Und nun ist ihnen ein Mann mit Beinprothese, "The Bladejumper", wie Rehm sich bei Instagram nennt, auf den Fersen. In Barcelona hat der Orthopädietechniker den Wettbewerb mit einem Satz auf 8,72 Meter gewonnen. Bei diesem Sprung blies der Wind zu stark von hinten, deshalb gilt er nicht als Rekord. Aber Rehm sagt: "Die Zahl fand ich auf dem Anzeigeboard sehr schick, das wäre auch eine schöne Nummer, um sie auf dem Auto zu haben."
Training mit Malakopoulus
Dass er aktuell in so guter Verfassung ist, hat einen Grund: Er trainiert seit dem vergangenen Herbst nicht mehr allein. Der Grieche Stelios Malakopoulus hat sich Rehm und dessen Trainerin Steffi Nerius angeschlossen.
Malakopoulus hat seinen Weltrekord der beidseitig Amputierten bereits von 7,04 auf 7,23 Meter geschraubt. Da er bei WM und Olympia allerdings mit Rehm in einer Klasse springt, sind Weltrekorde für ihn weiterhin eher zu erreichen als große Titel.
Jede Einheit ein Konkurrenzkampf
Zur neu formierten Trainingsgruppe gehört auch Para-Speerwerfer Tom Malutedi. Jede Übungseinheit ist ein Konkurrenzkampf. Das Resultat: Rehm liefert Trainingsbestleistungen auf allen Ebenen. Und bekundet: "Das hätte ich so nicht erwartet. Wenn dann noch die Technik passt, gehen die Sprünge richtig weit.
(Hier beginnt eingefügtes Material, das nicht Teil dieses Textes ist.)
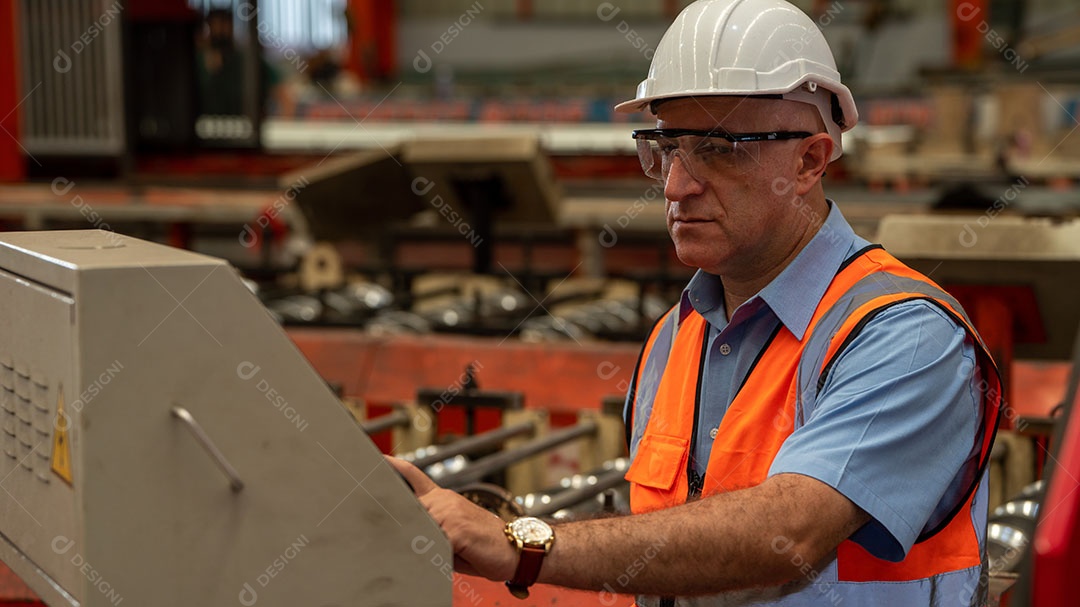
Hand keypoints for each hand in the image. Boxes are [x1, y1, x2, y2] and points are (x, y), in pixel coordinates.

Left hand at [386, 456, 518, 580]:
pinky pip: (434, 546)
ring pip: (419, 532)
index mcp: (442, 499)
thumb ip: (431, 528)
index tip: (378, 458)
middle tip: (437, 540)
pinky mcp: (455, 529)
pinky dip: (441, 556)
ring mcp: (449, 512)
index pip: (415, 478)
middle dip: (410, 531)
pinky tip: (457, 554)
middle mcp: (443, 500)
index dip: (395, 468)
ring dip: (429, 546)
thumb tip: (410, 534)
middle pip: (409, 515)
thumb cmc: (483, 545)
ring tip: (455, 550)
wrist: (516, 548)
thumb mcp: (453, 533)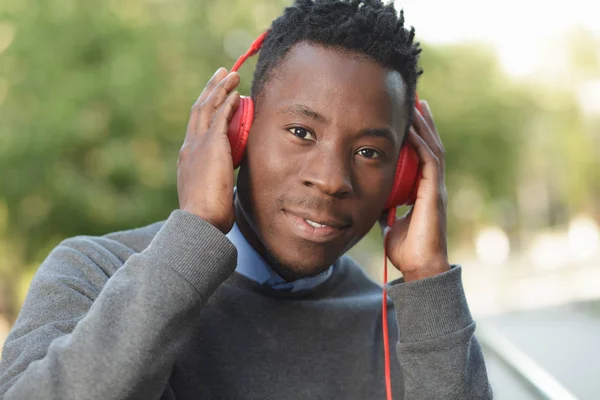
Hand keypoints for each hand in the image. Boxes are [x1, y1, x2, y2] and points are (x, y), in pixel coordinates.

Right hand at [177, 68, 239, 232]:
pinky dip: (227, 103)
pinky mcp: (212, 146)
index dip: (206, 109)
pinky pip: (220, 117)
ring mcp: (198, 145)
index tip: (215, 98)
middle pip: (199, 110)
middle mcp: (190, 147)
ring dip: (220, 89)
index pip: (197, 127)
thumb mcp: (210, 192)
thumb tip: (228, 183)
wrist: (200, 221)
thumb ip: (218, 181)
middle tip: (221, 75)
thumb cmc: (207, 216)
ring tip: (231, 74)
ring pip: (208, 107)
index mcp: (188, 158)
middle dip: (210, 90)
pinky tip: (236, 93)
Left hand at [381, 100, 449, 281]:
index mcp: (423, 189)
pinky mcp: (434, 193)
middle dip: (424, 122)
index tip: (408, 115)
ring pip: (433, 148)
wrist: (418, 266)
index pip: (422, 154)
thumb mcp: (389, 220)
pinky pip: (430, 162)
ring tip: (418, 104)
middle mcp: (432, 184)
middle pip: (431, 145)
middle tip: (416, 99)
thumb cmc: (406, 247)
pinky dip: (422, 143)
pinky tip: (414, 128)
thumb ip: (385, 205)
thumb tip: (373, 195)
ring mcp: (435, 188)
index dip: (417, 134)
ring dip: (426, 126)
Das ist schon schön, das macht richtig Laune." Und das lässt ihn träumen, wenn auch nur in Zentimeterstückchen.
Die 8,66 Meter zum offiziellen Rekord machen, ist ein erster Traum. Die 8,72 Meter mit zu viel Wind in einen regulären Satz umwandeln, ein nächster. "Top-Ten der ewigen Bestenliste, das ist noch ein Wunschtraum von mir", sagt Rehm: "Vielleicht irgendwann mal eine 80 stehen haben." Mit 8,72 Metern wäre er Neunter. Mit 8,80 Metern Fünfter.
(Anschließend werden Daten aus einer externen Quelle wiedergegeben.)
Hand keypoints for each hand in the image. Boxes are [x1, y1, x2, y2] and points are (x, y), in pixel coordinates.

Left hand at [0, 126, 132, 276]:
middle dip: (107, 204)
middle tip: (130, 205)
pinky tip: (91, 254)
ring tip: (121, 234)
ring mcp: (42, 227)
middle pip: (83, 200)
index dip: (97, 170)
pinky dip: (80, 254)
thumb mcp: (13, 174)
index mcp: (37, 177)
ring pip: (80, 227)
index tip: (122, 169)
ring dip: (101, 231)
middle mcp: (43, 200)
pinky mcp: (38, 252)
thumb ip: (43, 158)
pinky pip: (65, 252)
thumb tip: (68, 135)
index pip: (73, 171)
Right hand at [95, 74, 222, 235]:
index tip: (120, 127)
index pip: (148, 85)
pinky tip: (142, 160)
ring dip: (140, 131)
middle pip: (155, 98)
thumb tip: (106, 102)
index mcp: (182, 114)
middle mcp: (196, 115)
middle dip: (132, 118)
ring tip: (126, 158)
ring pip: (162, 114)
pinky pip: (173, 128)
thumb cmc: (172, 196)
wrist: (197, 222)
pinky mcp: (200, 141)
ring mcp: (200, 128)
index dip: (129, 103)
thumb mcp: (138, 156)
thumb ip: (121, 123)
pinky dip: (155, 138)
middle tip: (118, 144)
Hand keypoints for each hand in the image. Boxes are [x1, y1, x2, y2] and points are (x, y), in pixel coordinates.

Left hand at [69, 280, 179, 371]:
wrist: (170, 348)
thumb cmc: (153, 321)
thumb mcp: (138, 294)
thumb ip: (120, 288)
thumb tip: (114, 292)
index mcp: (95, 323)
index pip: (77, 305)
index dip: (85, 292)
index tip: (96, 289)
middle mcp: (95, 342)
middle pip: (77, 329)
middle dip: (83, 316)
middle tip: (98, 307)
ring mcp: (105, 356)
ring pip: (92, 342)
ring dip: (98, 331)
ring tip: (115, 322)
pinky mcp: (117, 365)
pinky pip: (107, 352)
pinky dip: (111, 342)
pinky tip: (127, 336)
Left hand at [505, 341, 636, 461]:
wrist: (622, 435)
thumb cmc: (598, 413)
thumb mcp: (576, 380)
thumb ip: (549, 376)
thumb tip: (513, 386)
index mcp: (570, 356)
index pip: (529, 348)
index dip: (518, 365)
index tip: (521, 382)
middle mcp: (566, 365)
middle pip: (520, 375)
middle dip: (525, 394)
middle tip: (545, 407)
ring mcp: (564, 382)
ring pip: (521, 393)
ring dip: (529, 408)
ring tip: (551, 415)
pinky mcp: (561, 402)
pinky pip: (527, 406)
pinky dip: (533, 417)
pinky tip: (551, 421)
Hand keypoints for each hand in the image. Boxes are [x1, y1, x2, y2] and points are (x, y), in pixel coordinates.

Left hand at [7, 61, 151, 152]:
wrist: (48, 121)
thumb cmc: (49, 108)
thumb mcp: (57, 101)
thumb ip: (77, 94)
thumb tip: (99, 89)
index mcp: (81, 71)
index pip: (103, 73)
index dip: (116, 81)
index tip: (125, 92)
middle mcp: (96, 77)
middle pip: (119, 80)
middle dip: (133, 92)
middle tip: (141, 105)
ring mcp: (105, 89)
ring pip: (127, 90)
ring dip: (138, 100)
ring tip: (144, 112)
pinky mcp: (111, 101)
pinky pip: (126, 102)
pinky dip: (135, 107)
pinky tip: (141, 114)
Und die Spitze angreifen? An Mike Powell vorbeisegeln? "Wenn man da immer näher rankommt, spielt man schon irgendwann mit dem Gedanken", gesteht Rehm. Die Weite ist längst seine größte Motivation. Titel hat er reichlich. "Ich habe das Gefühl, da geht noch was."